Guide
AI Agent Harnesses: A Field Guide
An AI agent harness is the layer around a coding model (Claude, GPT, or similar) that turns one-shot prompting into a repeatable workflow. Instead of asking a model for code and hoping it's right, a harness runs a loop: plan the work, generate a change, then check it against gates like tests, type checks, linters, or a reviewer model before calling it done. The model writes the code. The harness decides whether to ship it, try again, or stop.
This guide is what I picked up building ralphctl, a sprint CLI for AI-assisted coding, while the idea grew from a glorified prompt runner into a real harness with a generator-evaluator loop. Read it start to finish, or skip to whatever you're wrestling with.
Key ideas
- The loop matters more than the prompt. A harness owns the whole cycle (plan, generate, evaluate, verify), so its output answers to the same checks a human engineer would run.
- Generator and evaluator. One model proposes a change; a second model, or just a deterministic gate, critiques it and sends it back for a supervised retry when it falls short. That's what catches the plausible-but-wrong code single-pass generation waves through.
- Check gates decide "done." Tests, type checks, and linters define when a change is finished. The model's confidence doesn't.
- Agent harness vs delivery harness. The agent harness gets a correct change produced and verified. The delivery harness is the bigger pipeline around it: requirement, plan, ship, review.
In this guide
- Building RalphCTL: a sprint CLI for AI-assisted coding — I built a sprint CLI for Claude Code and GitHub Copilot. The problems I didn't see coming and what it took to make AI-assisted coding feel like a real workflow.
- From sprint CLI to agent harness: how ralphctl got an evaluator — Anthropic's first harness article inspired ralphctl.

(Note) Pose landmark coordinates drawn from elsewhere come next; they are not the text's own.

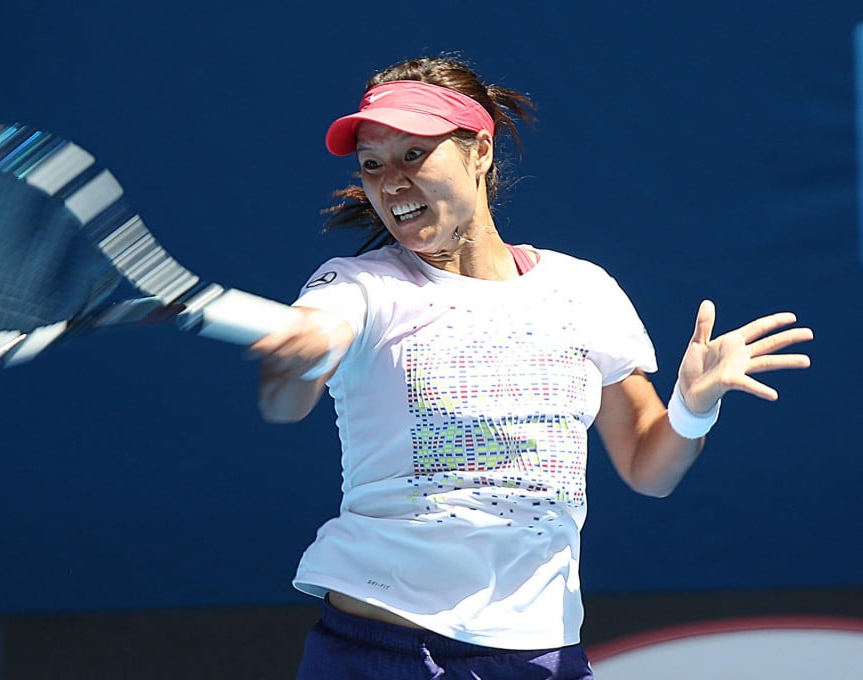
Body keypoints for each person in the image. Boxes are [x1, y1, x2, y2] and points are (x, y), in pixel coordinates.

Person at [248, 55, 813, 680]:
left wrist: (692, 406)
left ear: (480, 151)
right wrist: (295, 363)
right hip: (383, 649)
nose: (392, 183)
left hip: (541, 654)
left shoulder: (583, 289)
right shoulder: (357, 287)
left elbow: (649, 466)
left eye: (414, 155)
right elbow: (291, 393)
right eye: (374, 165)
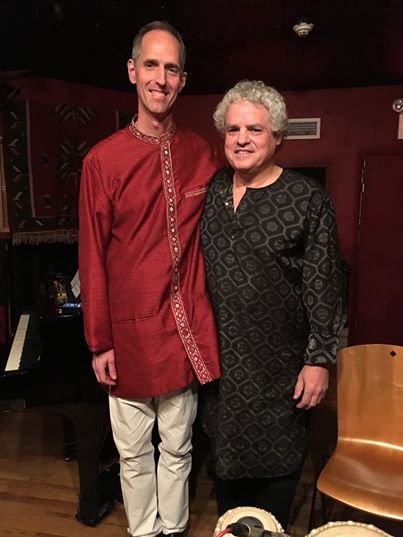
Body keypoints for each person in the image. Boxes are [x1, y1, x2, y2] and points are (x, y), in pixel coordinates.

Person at [78, 20, 221, 537]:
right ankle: (144, 532)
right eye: (152, 65)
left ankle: (174, 529)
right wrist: (99, 342)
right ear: (133, 71)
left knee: (179, 448)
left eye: (172, 68)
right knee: (134, 454)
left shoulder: (202, 153)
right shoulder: (102, 161)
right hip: (128, 334)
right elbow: (92, 257)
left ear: (183, 79)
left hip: (183, 331)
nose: (162, 78)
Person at [200, 80, 345, 530]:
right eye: (233, 129)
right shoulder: (213, 189)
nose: (242, 139)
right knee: (227, 489)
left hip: (279, 371)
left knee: (274, 489)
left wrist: (319, 360)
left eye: (255, 130)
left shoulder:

Their second one on generator-evaluator loops pushed me to build an evaluator for v0.2.0, and the tool changed identity.
- The delivery harness: your agent writes code, but who's shipping it? — Agent harnesses orchestrate code generation. Delivery is a longer pipeline. Here's the mental model I've been using to plug team, tools, context, and models into one value stream, and where the agent harness fits inside it.
- The harness era caught up: ralphctl and the convergence I bet on — When I started ralphctl, 'harness' was a word from one Anthropic post. Now it's the third phase of AI engineering, there's an arXiv paper, and the whole field has standardized on the patterns I built early.

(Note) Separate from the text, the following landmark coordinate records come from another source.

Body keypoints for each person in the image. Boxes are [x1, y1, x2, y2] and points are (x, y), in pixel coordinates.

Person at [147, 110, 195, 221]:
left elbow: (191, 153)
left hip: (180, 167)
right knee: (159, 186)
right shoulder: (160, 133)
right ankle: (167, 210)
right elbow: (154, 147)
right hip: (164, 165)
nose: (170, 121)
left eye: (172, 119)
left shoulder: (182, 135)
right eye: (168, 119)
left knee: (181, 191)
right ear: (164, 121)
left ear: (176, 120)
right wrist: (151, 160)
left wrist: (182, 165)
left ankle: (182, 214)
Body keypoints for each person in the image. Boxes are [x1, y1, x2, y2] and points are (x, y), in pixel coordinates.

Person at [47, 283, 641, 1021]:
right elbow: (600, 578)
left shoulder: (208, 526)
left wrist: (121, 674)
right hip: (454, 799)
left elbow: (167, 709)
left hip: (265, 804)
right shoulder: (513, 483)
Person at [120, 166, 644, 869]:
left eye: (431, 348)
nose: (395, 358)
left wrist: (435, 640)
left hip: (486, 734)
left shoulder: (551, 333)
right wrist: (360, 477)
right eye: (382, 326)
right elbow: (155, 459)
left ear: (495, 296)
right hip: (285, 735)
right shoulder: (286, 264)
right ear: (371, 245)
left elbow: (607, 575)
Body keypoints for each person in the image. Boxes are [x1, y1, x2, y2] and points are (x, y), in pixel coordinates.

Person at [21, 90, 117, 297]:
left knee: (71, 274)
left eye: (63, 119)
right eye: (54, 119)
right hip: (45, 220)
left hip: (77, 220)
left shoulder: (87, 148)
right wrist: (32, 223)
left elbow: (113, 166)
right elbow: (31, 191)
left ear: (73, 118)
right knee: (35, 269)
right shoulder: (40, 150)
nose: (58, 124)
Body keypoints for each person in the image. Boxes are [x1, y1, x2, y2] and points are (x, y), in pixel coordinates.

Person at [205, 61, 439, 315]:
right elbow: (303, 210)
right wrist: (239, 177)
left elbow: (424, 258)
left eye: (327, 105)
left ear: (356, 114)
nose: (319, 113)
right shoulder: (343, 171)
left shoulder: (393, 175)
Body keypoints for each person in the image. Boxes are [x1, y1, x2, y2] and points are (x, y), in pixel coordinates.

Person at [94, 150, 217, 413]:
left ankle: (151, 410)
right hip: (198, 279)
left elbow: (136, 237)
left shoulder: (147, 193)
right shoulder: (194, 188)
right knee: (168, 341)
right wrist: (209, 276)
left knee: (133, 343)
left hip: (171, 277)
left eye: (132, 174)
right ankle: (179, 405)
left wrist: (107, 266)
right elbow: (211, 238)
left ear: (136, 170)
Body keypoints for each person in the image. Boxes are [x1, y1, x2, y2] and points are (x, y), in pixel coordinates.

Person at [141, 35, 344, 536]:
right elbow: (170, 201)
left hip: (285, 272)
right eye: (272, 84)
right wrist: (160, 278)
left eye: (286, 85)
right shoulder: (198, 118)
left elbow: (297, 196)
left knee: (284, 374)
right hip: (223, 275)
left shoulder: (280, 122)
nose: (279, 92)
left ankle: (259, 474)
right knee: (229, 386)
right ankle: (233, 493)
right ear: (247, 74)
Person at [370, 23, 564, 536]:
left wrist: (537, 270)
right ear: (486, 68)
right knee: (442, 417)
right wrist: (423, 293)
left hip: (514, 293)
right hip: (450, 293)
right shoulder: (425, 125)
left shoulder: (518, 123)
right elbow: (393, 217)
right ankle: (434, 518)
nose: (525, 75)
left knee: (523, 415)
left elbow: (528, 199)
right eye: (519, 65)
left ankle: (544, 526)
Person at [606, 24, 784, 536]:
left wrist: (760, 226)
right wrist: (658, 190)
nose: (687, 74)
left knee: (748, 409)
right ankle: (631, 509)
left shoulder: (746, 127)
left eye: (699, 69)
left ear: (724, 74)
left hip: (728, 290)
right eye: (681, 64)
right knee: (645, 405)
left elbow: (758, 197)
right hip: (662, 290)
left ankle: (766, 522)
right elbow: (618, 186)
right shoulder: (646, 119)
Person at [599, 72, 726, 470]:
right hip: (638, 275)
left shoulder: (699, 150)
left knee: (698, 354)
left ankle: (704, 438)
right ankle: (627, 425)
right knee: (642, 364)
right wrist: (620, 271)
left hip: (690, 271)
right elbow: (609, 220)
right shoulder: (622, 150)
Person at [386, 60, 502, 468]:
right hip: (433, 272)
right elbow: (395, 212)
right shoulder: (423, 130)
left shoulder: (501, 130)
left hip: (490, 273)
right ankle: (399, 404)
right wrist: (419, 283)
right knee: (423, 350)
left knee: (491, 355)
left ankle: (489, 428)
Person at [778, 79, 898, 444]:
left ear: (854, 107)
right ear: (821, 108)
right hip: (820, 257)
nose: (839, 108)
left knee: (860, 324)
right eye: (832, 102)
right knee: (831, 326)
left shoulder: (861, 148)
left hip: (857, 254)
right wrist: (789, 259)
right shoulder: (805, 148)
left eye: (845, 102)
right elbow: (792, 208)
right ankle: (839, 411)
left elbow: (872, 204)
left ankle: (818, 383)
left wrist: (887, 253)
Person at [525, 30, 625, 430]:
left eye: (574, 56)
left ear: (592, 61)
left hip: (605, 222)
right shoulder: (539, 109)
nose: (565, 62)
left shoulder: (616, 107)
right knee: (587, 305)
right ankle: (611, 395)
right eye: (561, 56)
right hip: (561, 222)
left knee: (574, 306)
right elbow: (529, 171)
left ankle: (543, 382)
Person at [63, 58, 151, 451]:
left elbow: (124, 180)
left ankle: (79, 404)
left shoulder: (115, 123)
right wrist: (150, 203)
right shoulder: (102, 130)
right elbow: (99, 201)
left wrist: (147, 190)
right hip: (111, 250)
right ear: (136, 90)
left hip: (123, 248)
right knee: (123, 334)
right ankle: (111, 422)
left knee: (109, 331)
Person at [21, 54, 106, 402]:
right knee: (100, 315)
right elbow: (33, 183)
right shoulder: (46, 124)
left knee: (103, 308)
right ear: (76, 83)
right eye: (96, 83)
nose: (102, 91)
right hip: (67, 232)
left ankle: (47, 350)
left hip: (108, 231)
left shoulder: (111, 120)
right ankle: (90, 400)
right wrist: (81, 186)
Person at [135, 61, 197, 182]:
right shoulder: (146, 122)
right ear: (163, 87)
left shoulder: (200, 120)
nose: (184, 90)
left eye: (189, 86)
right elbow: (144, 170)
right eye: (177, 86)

Frequently asked questions
What is an AI agent harness?
An AI agent harness is the layer around a coding model that turns one-shot prompting into a repeatable loop: plan, generate, evaluate, verify. Check gates like tests, type checks, and linters decide when a change is actually done. The model writes the code; the harness decides whether to ship it, retry, or stop.
How is an agent harness different from a coding assistant?

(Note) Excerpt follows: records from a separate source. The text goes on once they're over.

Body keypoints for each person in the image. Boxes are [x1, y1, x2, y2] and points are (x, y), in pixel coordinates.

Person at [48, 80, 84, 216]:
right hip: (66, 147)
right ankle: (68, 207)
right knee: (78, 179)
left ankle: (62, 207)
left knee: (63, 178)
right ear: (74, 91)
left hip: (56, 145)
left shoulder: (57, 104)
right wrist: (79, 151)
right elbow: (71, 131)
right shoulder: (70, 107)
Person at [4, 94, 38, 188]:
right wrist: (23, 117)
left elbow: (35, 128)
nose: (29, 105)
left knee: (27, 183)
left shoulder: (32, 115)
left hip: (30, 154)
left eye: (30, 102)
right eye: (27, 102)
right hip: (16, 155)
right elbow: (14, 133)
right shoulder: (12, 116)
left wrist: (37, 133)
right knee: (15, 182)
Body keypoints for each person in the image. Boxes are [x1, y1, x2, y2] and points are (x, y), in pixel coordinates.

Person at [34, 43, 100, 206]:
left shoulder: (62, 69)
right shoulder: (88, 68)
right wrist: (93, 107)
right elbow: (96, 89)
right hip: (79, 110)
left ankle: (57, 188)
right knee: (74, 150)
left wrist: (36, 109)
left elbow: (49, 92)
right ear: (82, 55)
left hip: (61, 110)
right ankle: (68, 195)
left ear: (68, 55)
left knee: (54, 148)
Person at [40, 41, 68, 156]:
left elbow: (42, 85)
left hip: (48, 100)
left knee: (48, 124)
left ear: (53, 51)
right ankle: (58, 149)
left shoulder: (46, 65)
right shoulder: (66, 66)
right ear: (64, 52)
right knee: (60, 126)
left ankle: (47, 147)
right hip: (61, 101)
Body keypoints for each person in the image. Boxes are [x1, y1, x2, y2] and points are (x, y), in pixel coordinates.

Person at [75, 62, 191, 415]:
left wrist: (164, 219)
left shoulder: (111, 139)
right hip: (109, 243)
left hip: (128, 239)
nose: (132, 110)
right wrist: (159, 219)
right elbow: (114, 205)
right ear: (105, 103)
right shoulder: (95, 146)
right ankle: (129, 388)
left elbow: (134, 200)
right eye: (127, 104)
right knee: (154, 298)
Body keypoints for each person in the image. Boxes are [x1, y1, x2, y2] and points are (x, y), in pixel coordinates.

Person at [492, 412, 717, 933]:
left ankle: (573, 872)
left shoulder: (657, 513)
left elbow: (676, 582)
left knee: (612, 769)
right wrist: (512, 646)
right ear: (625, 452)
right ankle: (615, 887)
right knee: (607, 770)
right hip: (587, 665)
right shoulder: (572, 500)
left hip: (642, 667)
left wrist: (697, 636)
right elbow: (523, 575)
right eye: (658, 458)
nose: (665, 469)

A coding assistant answers a prompt; a harness owns a workflow. It controls the loop, feeds the model context, runs the gates, and retries when something fails, so the result answers to the same checks a human engineer would run instead of to a single model reply.
What is a generator-evaluator loop?
A generator-evaluator loop splits the work between two roles: a generator proposes a change, and a separate evaluator (another model, or just a deterministic gate) judges it against explicit criteria. The change only moves forward when the evaluator passes it; otherwise it goes back for another supervised attempt. That's how it catches the plausible-but-wrong output single-pass generation lets through.
What is the difference between an agent harness and a delivery harness?
An agent harness handles code generation: getting a correct change produced and verified. A delivery harness is the longer pipeline around it: turning a requirement into a plan, shipping the change, then running review and release. The agent harness is one stage inside it.